Costs: Tangible and intangible
Liquidity: The premise for investing in open-ended MF schemes is the availability of sufficient liquidity. There is exit load charged by some schemes, but that is not an absolute lock-in, just an exit penalty. When FT shut down six funds, liquidity for unit-holders was non-existent, in the immediate term. As per SEBI rules, a fund cannot stop redemptions, but for some extreme conditions mentioned in its guidelines. However, when a fund is shut down, it goes into a different tangent altogether. The intention of FT was to start paying back unit-holders gradually, from accruals in the portfolio and fair-price sales. However, since the matter went to the court of law, liquidity was curtailed.
Reputation of the AMC: a shutdown leads to a negative perception about the business house, including the funds that are doing business in the normal course. Investors and prospective investors become jittery and tend to look for other alternatives.

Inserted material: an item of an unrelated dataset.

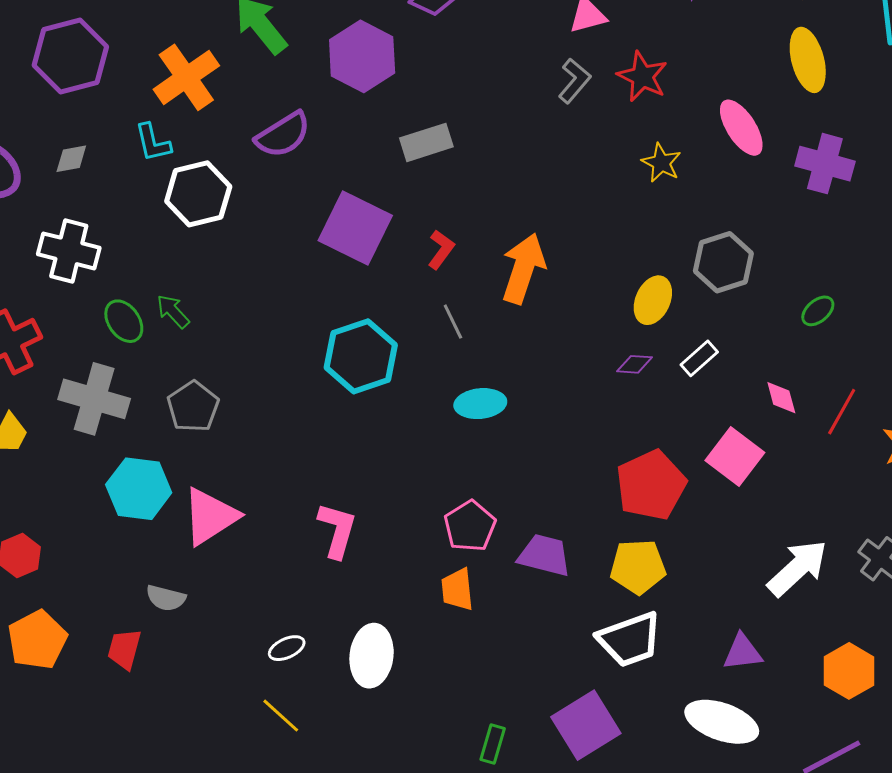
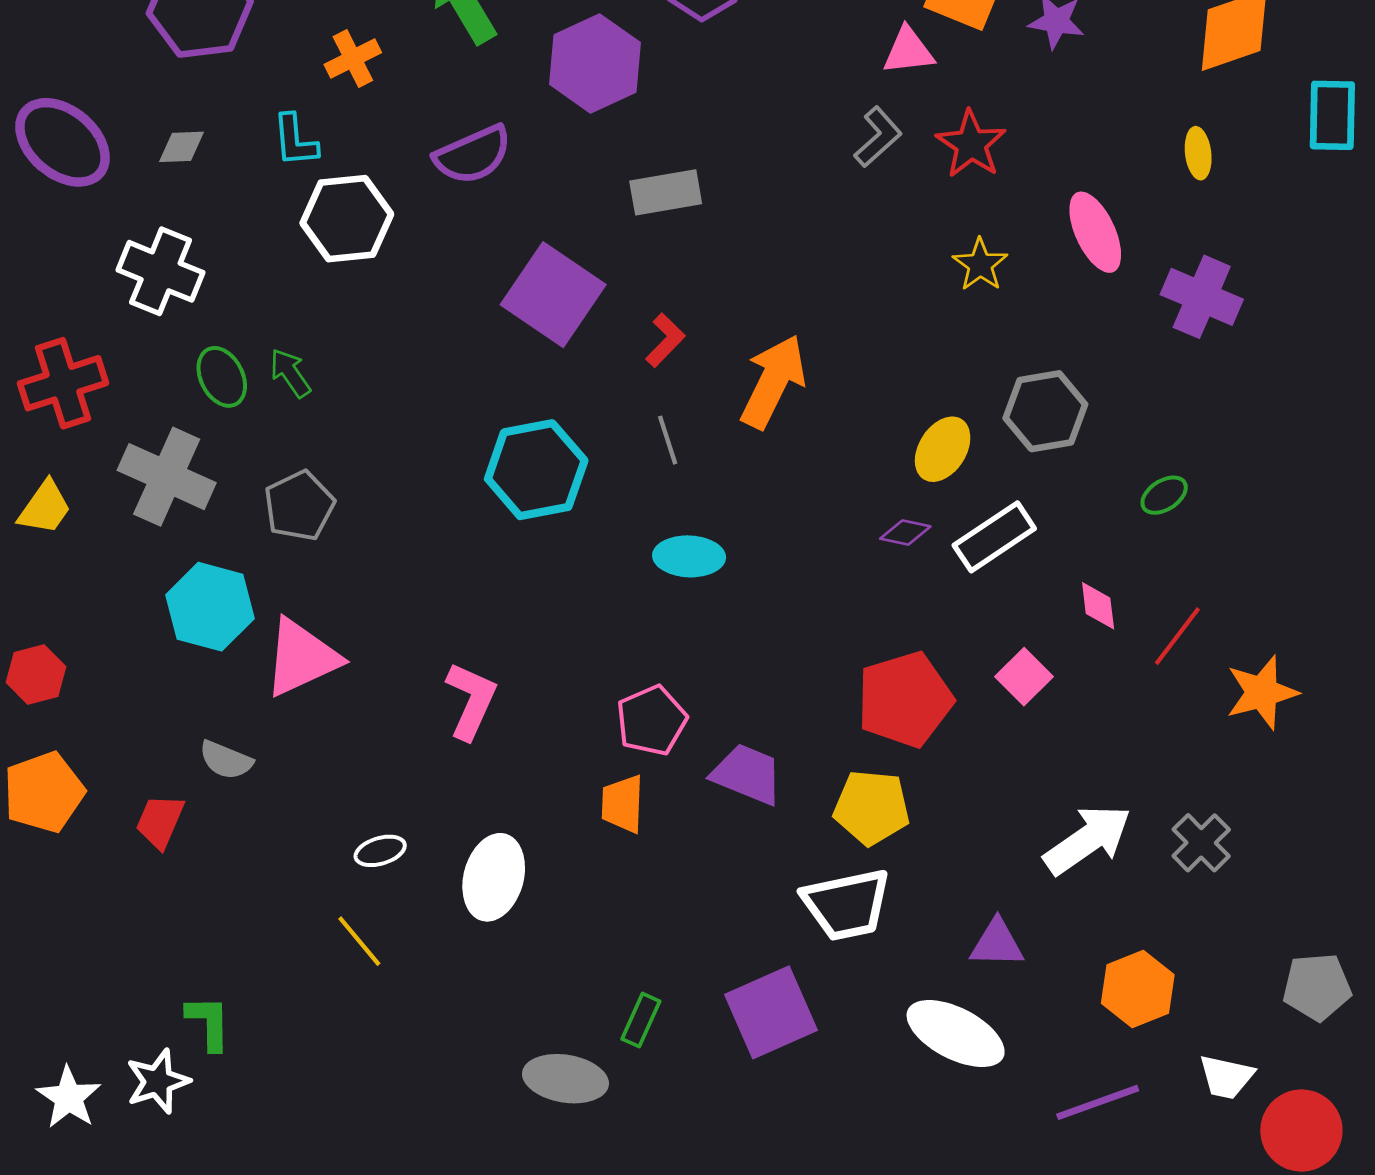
yellow ellipse: (808, 60) -> (1198, 153), size x0.6
orange cross: (186, 77) -> (353, 59), size x0.6
white rectangle: (699, 358) -> (994, 537), size x1.5
pink square: (735, 456) -> (1024, 677), size x0.7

Contagion: For some time, after April 23, 2020, there was redemption from funds of other AMCs, as there was a perception that “mutual funds sahi nahi hai” (something wrong with mutual funds). As the redemptions were being met by all the AMCs, investors gradually realized that there was no need to panic.
After more than one year, returns – NAV to NAV – from those six shut funds are not only positive, but mostly in double digits. This is after the regular accruals in the portfolio (interest on the instruments), selling off some of the holdings for paying back to unit-holders, valuation of the existing holdings as per current market levels and pre-mature pay-back by some of the issuers in the portfolio. Had the schemes not been shut, with liquidity being made available for unit-holders, distress sale in April-May 2020, would have resulted in a vicious cycle and negative returns.
On paying back unit-holders, as mentioned earlier, the Supreme Court of India delivered a pragmatic judgement. SBI Mutual Fund is in charge of selling the assets in the portfolio of these six funds and remitting the proceeds. It is pragmatic because while they are expected to do it expeditiously as liquidity is otherwise shut, there is no deadline per se. That is, fire sales at sub-optimal prices, just to pay back quickly to unit-holders, has been avoided. Sales of instruments in the portfolio are happening at market-based prices, which is evident from the returns of these funds till date. In terms of quantum, taking all the six shut funds together, a little more than half the dues have been paid back. These include the instalments of February 2021, April 9 and April 30, 2021.
They say, all is well that ends well. FT took a hit on its reputation. It boldly decided to shut the funds. Investors went through emotional stress, but given that more than half the money has been paid back and all the six funds are showing handsome returns, it is expected that in due course people will get back all the dues, along with returns.